Roma theatre companies can be found in several European states. But are Roma theatremakers—who represent the largest ethnic minority in Europe—also present on mainstream theatre stages? Not quite. The small state of Hungary has a large Roma minority of about 10% but an almost exclusively white theatre. Roma are also absent from theatre-related higher education in Hungary. Independent Theater Hungary, a Roma-Hungarian theatre company, is hopefully setting a new standard by publishing the volume Roma Heroes: Five European Dramas. By selecting five Roma stories and plays from five different European countries, this collection aims to support Roma theatre artists’ quest to become more visible.
Theatregoers and professionals often describe the Independent Theater as the “Roma Theater,” though this is far from accurate. Rodrigó Balogh, director-playwright and founder of Independent Theater, has stated that the theatre aims to focus on similarities between Roma and the rest of Hungarian society. Through its programming, the Independent Theater models a state in which Roma and non-Roma play, learn, and work together. In that sense it represents an emancipatory move: a prefigurative political model of a multicultural Hungary. Independent Theater is acting against the reproduction of exclusionary practices of the majority culture. The group uses radical imagination, not only on the level of performances but also on the level of operations, by imagining and operating a multicultural theatre culture. By its very existence, this small company pre-enacts a larger-scale future for the Hungarian mainstream, one in which the Roma and the non-Roma work together to achieve the ideal multiracial and multicultural state of theatre.

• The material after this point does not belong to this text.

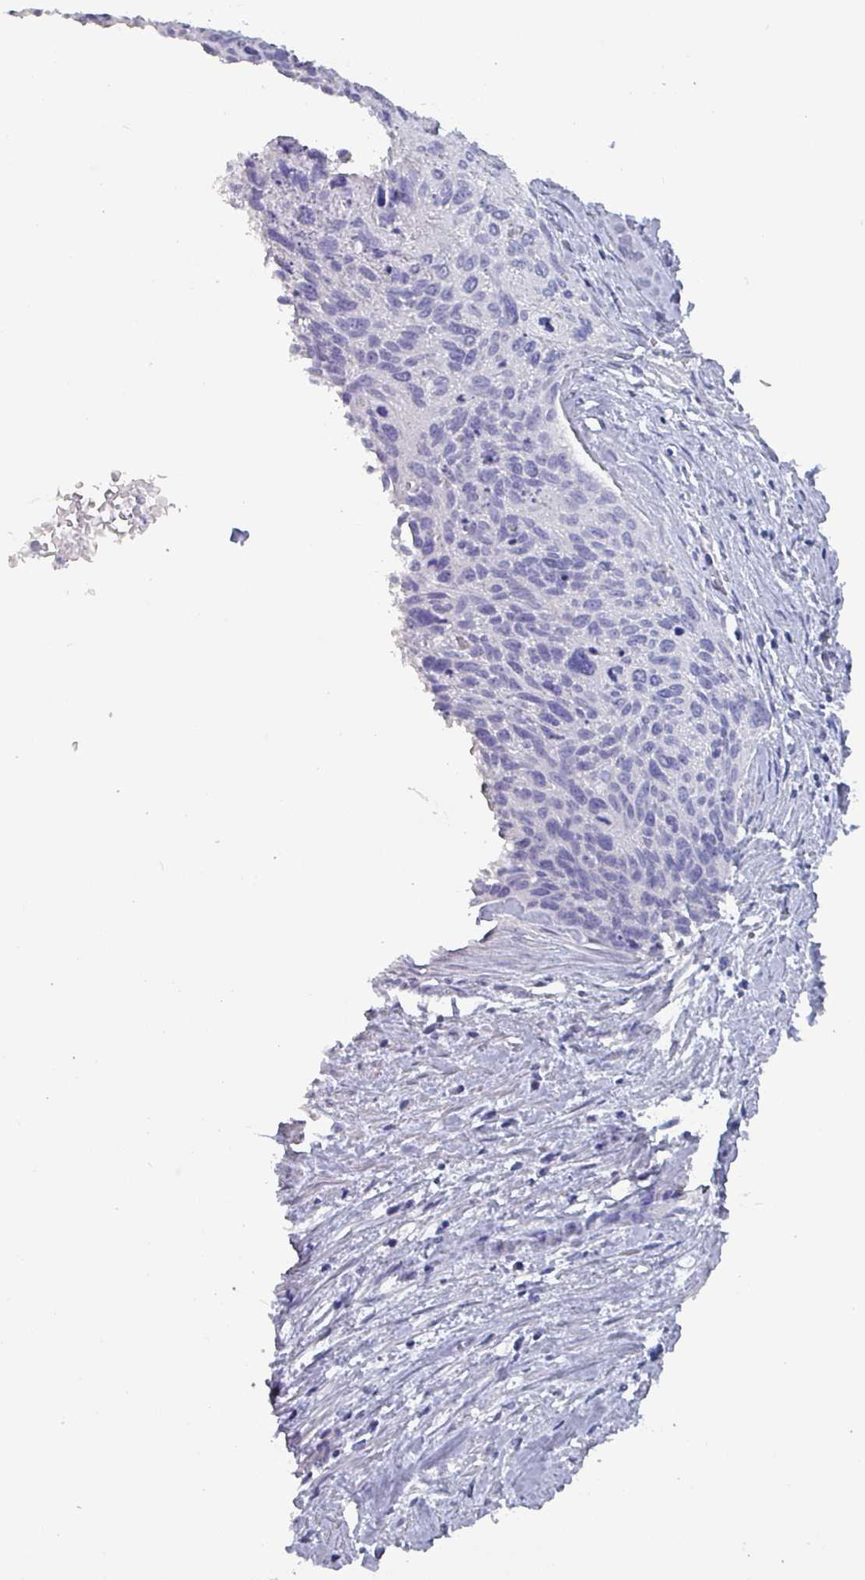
{"staining": {"intensity": "negative", "quantity": "none", "location": "none"}, "tissue": "cervical cancer", "cell_type": "Tumor cells", "image_type": "cancer", "snomed": [{"axis": "morphology", "description": "Squamous cell carcinoma, NOS"}, {"axis": "topography", "description": "Cervix"}], "caption": "High power microscopy histopathology image of an immunohistochemistry (IHC) histopathology image of cervical squamous cell carcinoma, revealing no significant staining in tumor cells. (DAB (3,3'-diaminobenzidine) immunohistochemistry (IHC), high magnification).", "gene": "INS-IGF2", "patient": {"sex": "female", "age": 55}}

Each work features Roma self-representations—Roma characters with whom Roma audiences can identify. These characters give voices to a part of European society that is otherwise hidden.
Part of this mission is the annual Roma Heroes International Theater Festival, which Independent Theater has organized since 2017. This festival presents various Roma artists from across Europe. According to Rodrigó Balogh, when the company was formed they felt as if they were in a ghetto—as no other Hungarian theatre companies collaborated with Roma artists in the country—but couldn’t believe there were no Roma companies that would raise their voice to talk about their community’s issues. For that reason, Independent Theater started to look for companions globally. In the first year of the festival, they found several professional European Roma theatremakers and groups. Since then, these festivals have showcased Roma artists and groups from various European states: Romanio Svato from Vienna, the ART HUB in Bucharest, Mihaela Dragan with the Giuvlipen Company from Romania, and others. Each work features Roma self-representations—Roma characters with whom Roma audiences can identify. These characters give voices to a part of European society that is otherwise hidden and make it possible for more of society to find subjects of self-identification in theatre.